7:26  We're just powering through these early awards. Best Book goes to Memphis, as well. I think we can safely call Memphis as the Best Musical winner already. Good speech, though: "I never thought I'd be here tonight... The New York Times never thought I'd be here tonight." He's proud to be a theater animal.


7:24  Oh, Best Score. Two original scores: Memphis (which practically won by default) and The Addams Family, the burnt toast of critics across New York. And Enron, a play with some songs about finance and stock prices, not to mention velociraptors. And Fences, which apparently is a wonderful play revival with eleven minutes of incidental music.


7:22  First award of the pre-show: Best Orchestrations. Memphis just won, perhaps beginning the Memphis sweep of the night, a.k.a. the Only Decent Show with an Original Score This Year sweep. Is it cruel that the orchestra played the winners on with the overture to Candide, one of the best written for Broadway, and frequently played by symphony orchestras?

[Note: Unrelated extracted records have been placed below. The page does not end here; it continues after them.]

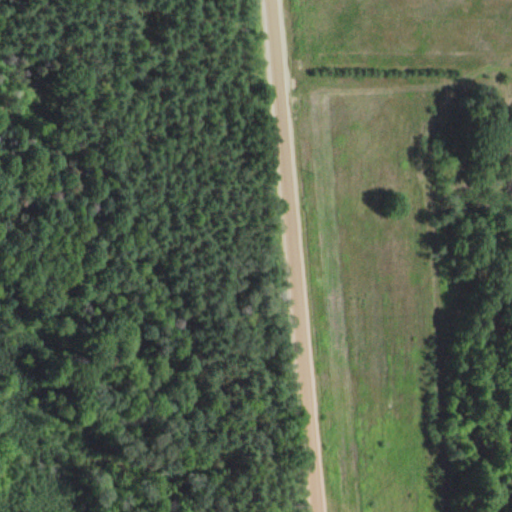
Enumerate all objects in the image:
road: (288, 256)
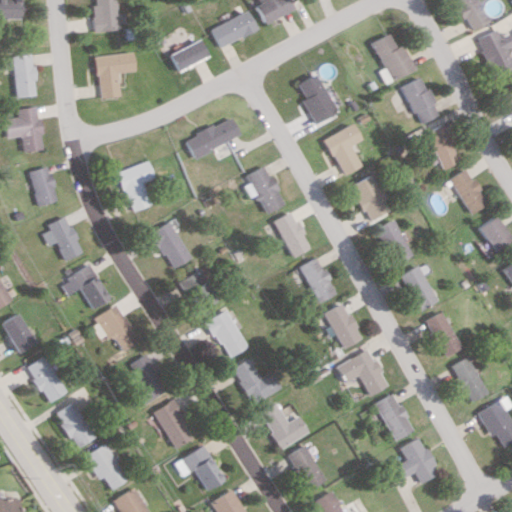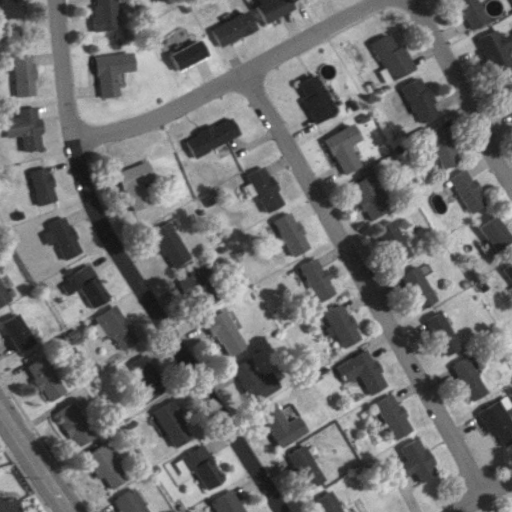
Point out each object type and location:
building: (7, 8)
building: (270, 8)
building: (461, 13)
building: (103, 14)
building: (230, 27)
building: (508, 34)
building: (485, 50)
building: (183, 54)
building: (385, 57)
building: (108, 71)
building: (19, 74)
road: (226, 81)
road: (455, 92)
building: (505, 95)
building: (308, 98)
building: (412, 99)
building: (22, 127)
building: (207, 136)
building: (436, 145)
building: (335, 148)
building: (132, 183)
building: (39, 184)
building: (257, 188)
building: (467, 189)
building: (363, 196)
building: (495, 233)
building: (286, 234)
building: (58, 236)
building: (388, 240)
building: (165, 244)
building: (509, 268)
road: (125, 271)
building: (312, 278)
building: (81, 285)
road: (362, 285)
building: (414, 286)
building: (193, 288)
building: (1, 296)
building: (337, 324)
building: (108, 326)
building: (12, 331)
building: (221, 332)
building: (439, 332)
building: (359, 370)
building: (41, 377)
building: (464, 377)
building: (141, 380)
building: (250, 380)
building: (390, 415)
building: (495, 419)
building: (168, 423)
building: (69, 424)
building: (278, 424)
building: (414, 460)
road: (33, 463)
building: (100, 465)
building: (195, 466)
building: (301, 466)
road: (483, 495)
building: (124, 501)
building: (221, 502)
building: (324, 502)
building: (8, 504)
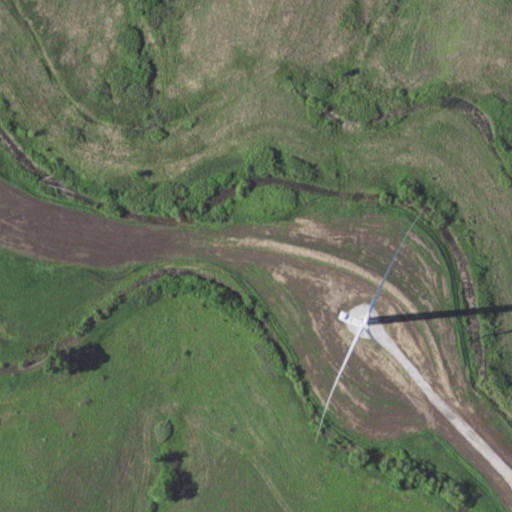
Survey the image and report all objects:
wind turbine: (355, 320)
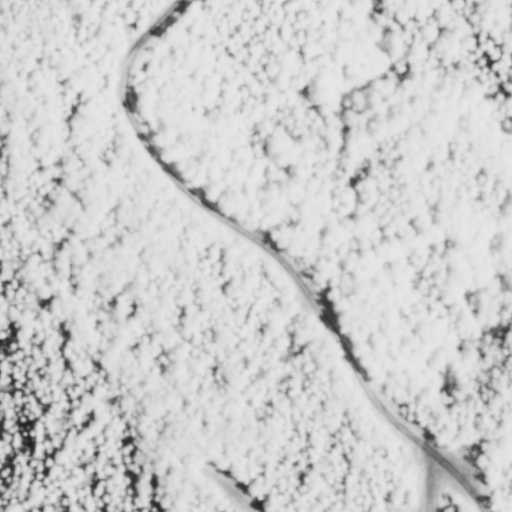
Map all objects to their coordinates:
road: (273, 268)
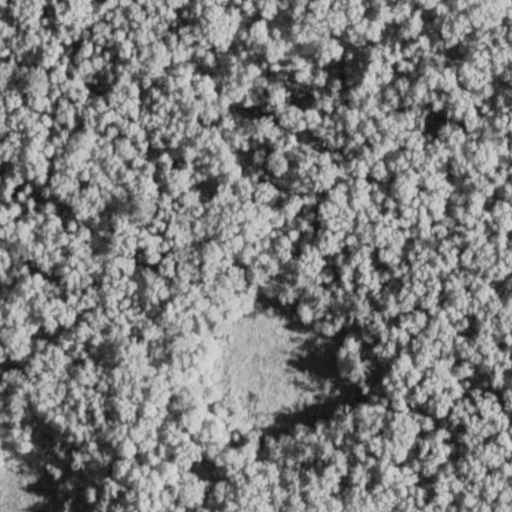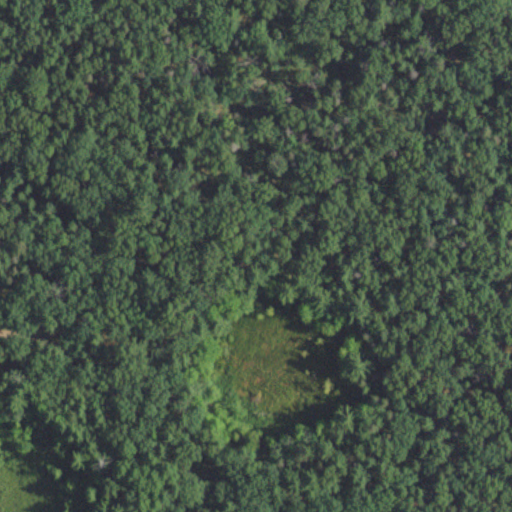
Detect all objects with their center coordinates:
road: (17, 367)
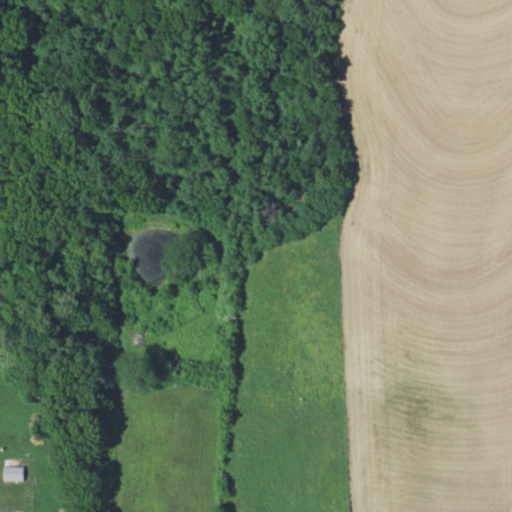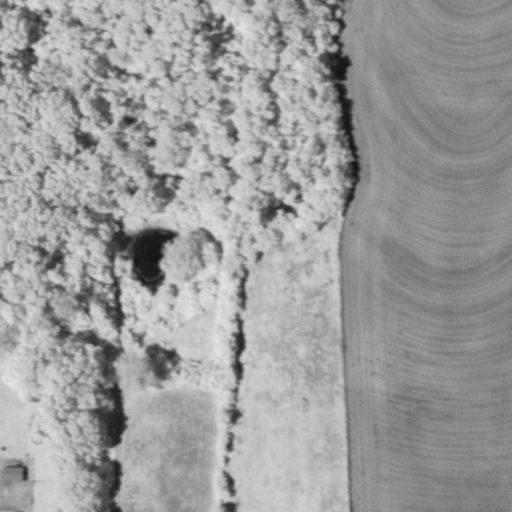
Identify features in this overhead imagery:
crop: (387, 285)
building: (13, 472)
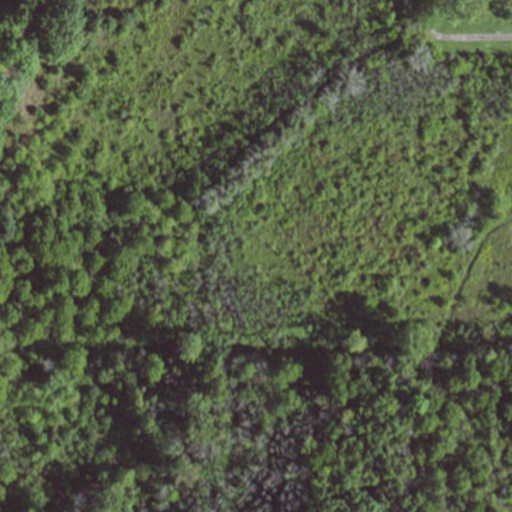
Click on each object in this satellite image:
road: (448, 38)
road: (238, 375)
road: (68, 487)
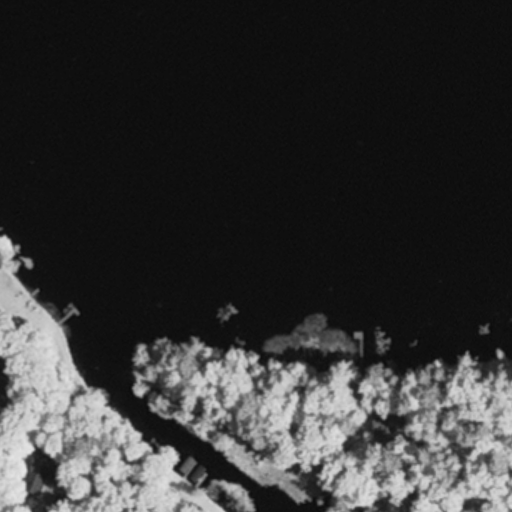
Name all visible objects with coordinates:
building: (4, 375)
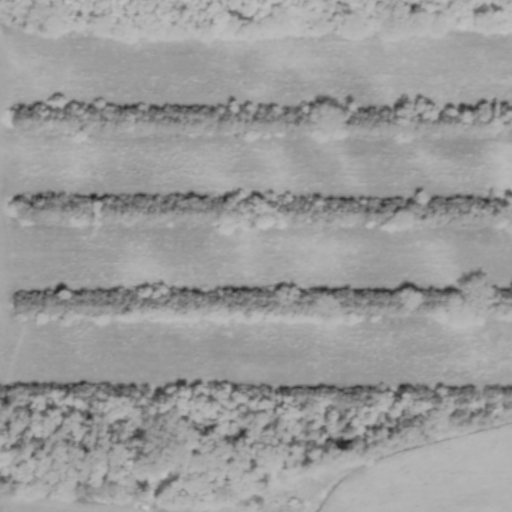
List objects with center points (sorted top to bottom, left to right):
road: (41, 507)
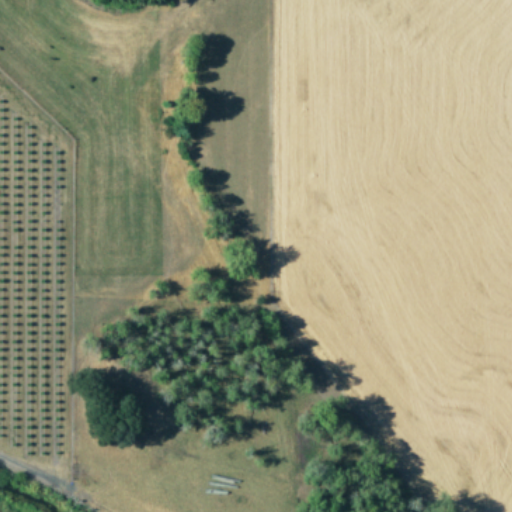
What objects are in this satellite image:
crop: (342, 192)
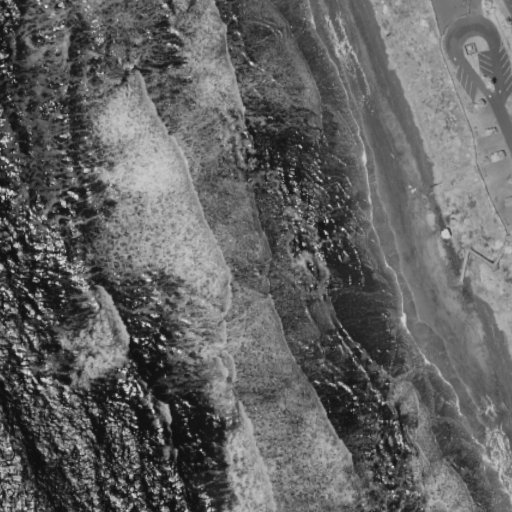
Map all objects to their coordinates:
road: (474, 12)
road: (505, 12)
road: (484, 29)
parking lot: (484, 38)
road: (509, 236)
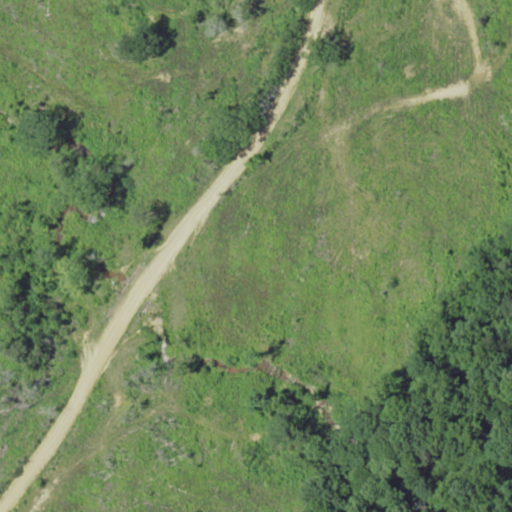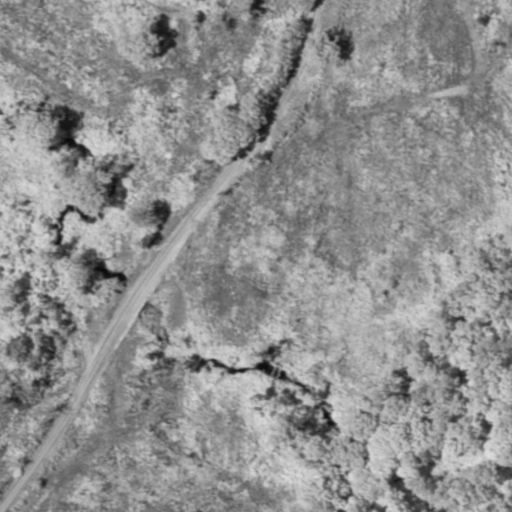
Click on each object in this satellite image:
road: (229, 267)
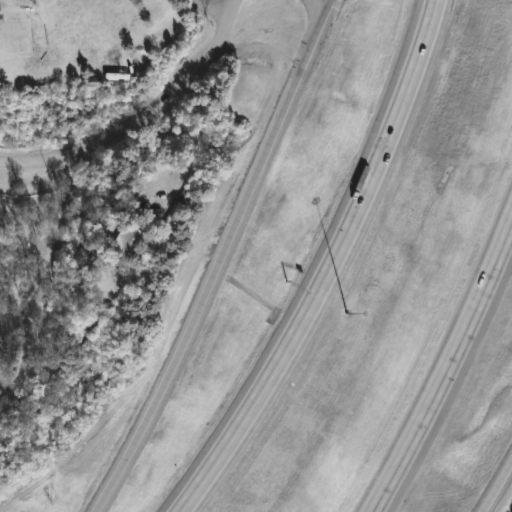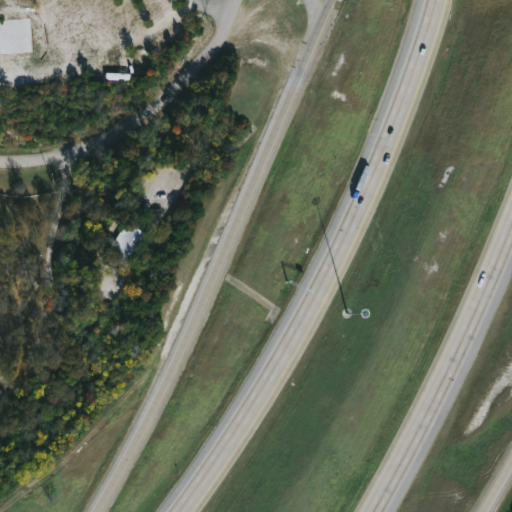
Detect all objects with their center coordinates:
road: (316, 19)
road: (34, 160)
road: (69, 162)
building: (127, 243)
building: (130, 244)
road: (219, 259)
road: (327, 267)
street lamp: (348, 313)
road: (445, 367)
road: (496, 485)
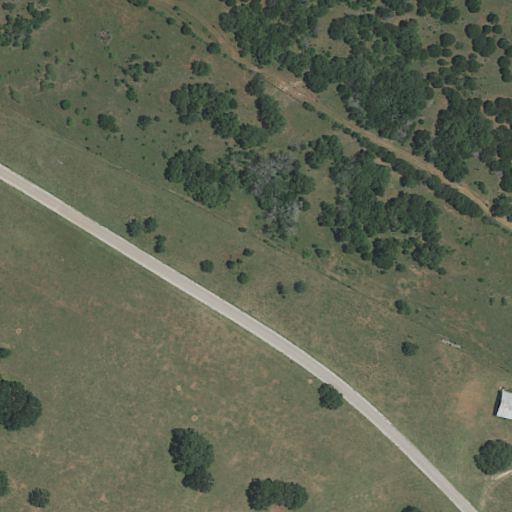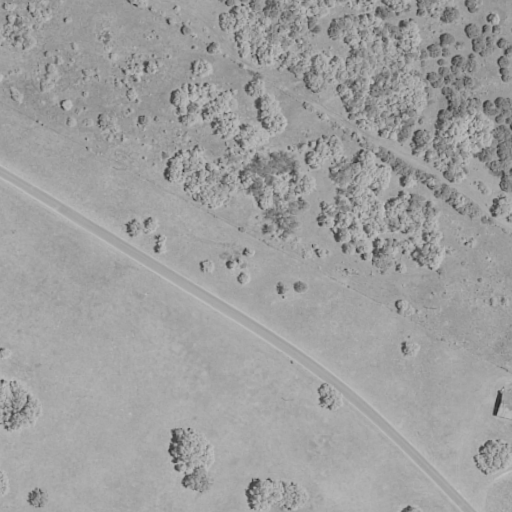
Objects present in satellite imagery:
road: (248, 322)
building: (502, 406)
road: (468, 478)
road: (477, 492)
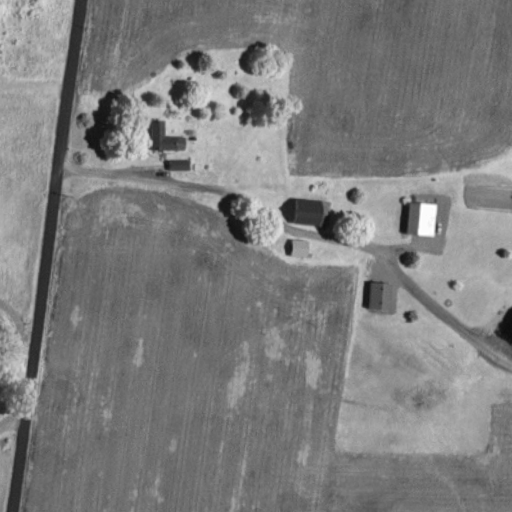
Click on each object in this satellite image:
building: (150, 134)
building: (172, 140)
building: (174, 162)
building: (305, 209)
building: (414, 216)
road: (301, 229)
building: (293, 245)
road: (46, 256)
building: (373, 292)
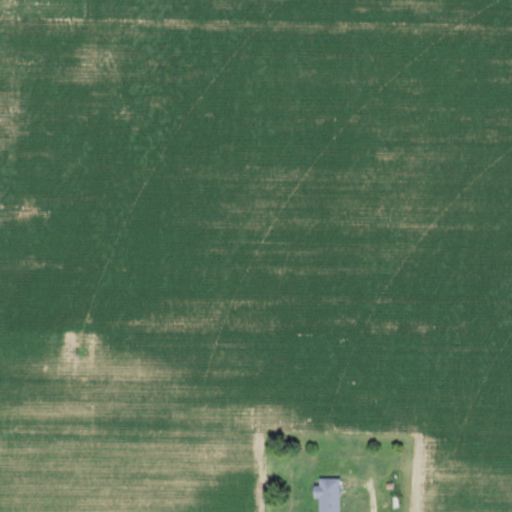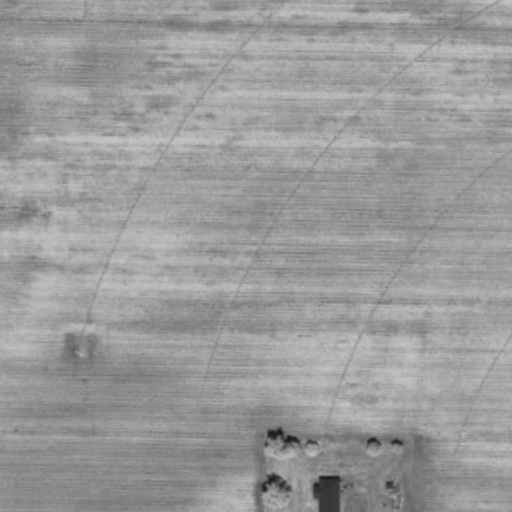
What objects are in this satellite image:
road: (372, 482)
building: (326, 495)
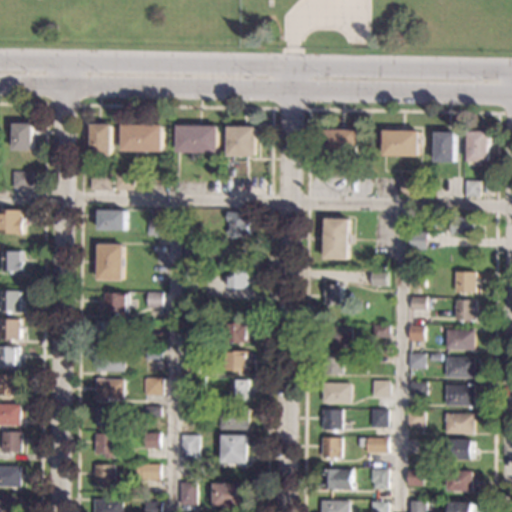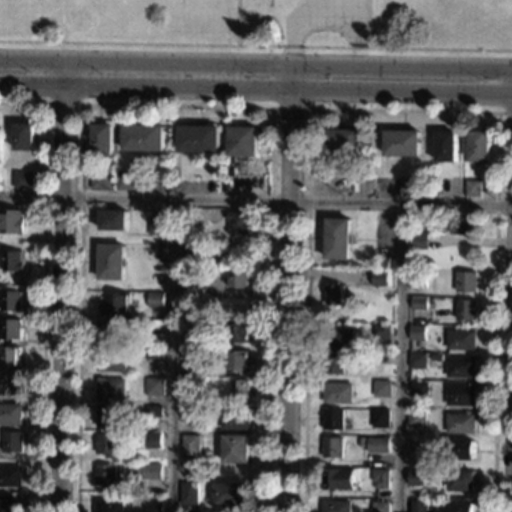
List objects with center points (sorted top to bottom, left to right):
road: (256, 60)
road: (255, 89)
road: (63, 105)
road: (175, 107)
road: (290, 109)
road: (402, 111)
road: (505, 113)
building: (23, 136)
building: (23, 136)
building: (143, 137)
building: (102, 138)
building: (143, 138)
building: (199, 138)
building: (198, 139)
building: (345, 139)
building: (101, 140)
building: (243, 140)
building: (243, 141)
building: (403, 142)
building: (342, 143)
building: (402, 143)
building: (446, 146)
building: (447, 146)
building: (480, 146)
building: (479, 147)
building: (230, 172)
building: (173, 176)
building: (21, 179)
building: (22, 179)
building: (102, 180)
building: (125, 180)
building: (125, 181)
building: (102, 182)
building: (411, 186)
building: (416, 186)
building: (442, 187)
building: (473, 188)
building: (474, 188)
road: (256, 200)
building: (113, 219)
building: (11, 220)
building: (113, 220)
building: (11, 222)
building: (238, 223)
building: (239, 223)
building: (466, 224)
building: (156, 225)
building: (157, 225)
building: (465, 225)
building: (187, 231)
building: (338, 238)
building: (338, 239)
building: (420, 240)
building: (420, 240)
building: (193, 254)
building: (192, 255)
building: (13, 260)
building: (11, 261)
building: (110, 262)
building: (112, 262)
building: (239, 277)
building: (238, 278)
building: (380, 278)
building: (379, 279)
building: (418, 279)
building: (157, 281)
building: (468, 281)
building: (467, 282)
building: (191, 283)
road: (42, 285)
road: (61, 285)
road: (290, 286)
building: (335, 294)
building: (335, 294)
building: (155, 299)
building: (9, 300)
building: (9, 300)
building: (155, 300)
building: (420, 302)
building: (115, 303)
building: (114, 304)
building: (419, 304)
building: (467, 309)
building: (467, 310)
building: (9, 328)
building: (9, 329)
building: (109, 330)
building: (112, 330)
building: (381, 330)
building: (382, 330)
building: (239, 331)
building: (238, 332)
building: (418, 332)
building: (417, 333)
building: (338, 336)
building: (344, 336)
building: (190, 337)
building: (191, 338)
building: (462, 338)
building: (461, 339)
building: (154, 354)
road: (174, 355)
building: (9, 356)
building: (8, 357)
building: (438, 357)
road: (403, 358)
building: (110, 360)
building: (238, 360)
building: (417, 360)
building: (111, 361)
building: (417, 361)
building: (238, 362)
building: (333, 363)
building: (336, 363)
building: (189, 365)
building: (189, 366)
building: (461, 367)
building: (462, 367)
building: (364, 369)
building: (8, 383)
building: (8, 385)
building: (154, 385)
building: (153, 386)
building: (419, 387)
building: (419, 387)
building: (111, 388)
building: (239, 388)
building: (381, 388)
building: (382, 388)
building: (110, 389)
building: (238, 390)
building: (338, 392)
building: (337, 393)
building: (461, 395)
building: (461, 395)
building: (152, 411)
building: (155, 411)
building: (10, 413)
building: (188, 413)
building: (366, 413)
building: (10, 414)
building: (107, 416)
building: (110, 417)
building: (380, 417)
building: (333, 418)
building: (380, 418)
building: (416, 418)
building: (416, 418)
building: (235, 419)
building: (234, 420)
building: (332, 420)
building: (461, 423)
building: (461, 423)
building: (152, 438)
building: (153, 440)
building: (12, 441)
building: (11, 442)
building: (361, 442)
building: (105, 443)
building: (106, 444)
building: (377, 444)
building: (378, 444)
building: (333, 446)
building: (190, 447)
building: (191, 447)
building: (236, 448)
building: (332, 448)
building: (463, 448)
building: (235, 449)
building: (462, 450)
building: (148, 471)
building: (149, 471)
building: (10, 475)
building: (105, 475)
building: (10, 476)
building: (105, 476)
building: (416, 477)
building: (416, 477)
building: (338, 478)
building: (380, 478)
building: (337, 479)
building: (379, 479)
building: (461, 480)
building: (462, 480)
building: (188, 492)
building: (189, 493)
building: (232, 494)
building: (230, 495)
building: (152, 498)
building: (9, 503)
building: (10, 503)
building: (108, 505)
building: (108, 505)
building: (335, 505)
building: (154, 506)
building: (335, 506)
building: (379, 506)
building: (417, 506)
building: (418, 506)
building: (462, 506)
building: (153, 507)
building: (379, 507)
building: (461, 507)
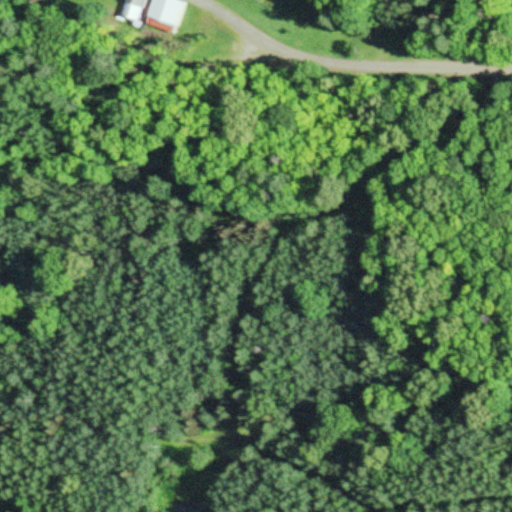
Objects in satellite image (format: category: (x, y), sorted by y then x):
road: (344, 57)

7:05  The Tonys have begun! At least, the Creative Arts Awards, which you can't see on CBS tonight. This is the pre-show hour where they bestow awards upon the unsung heroes of Broadway: the set designers, the orchestrators, the ticket scalpers, Catherine Zeta-Jones' chauffeurs.



Once the red carpet razzmatazz ends (who's covering these things? film students at P.S. 132?), the live blog will commence. Keep refreshing; new posts appear at the top. From Green Day to Stephen Sondheim, get ready for a melange of musical theater styles, old and new, borrowed and blue.

1 comment:

Connie said...

Looking at both Levi Kraus and Eddie Redmayne, I would say that hair was clearly a factor in who was winning some of these awards.

I really found it kind of weird how Green Day was so prominantly featured throughout the whole thing. I guess it goes along with the trend we've been seeing them attempt with all the awards shows this season (although mostly failing, it seems) to appeal to the "young crowd" who otherwise might not be watching?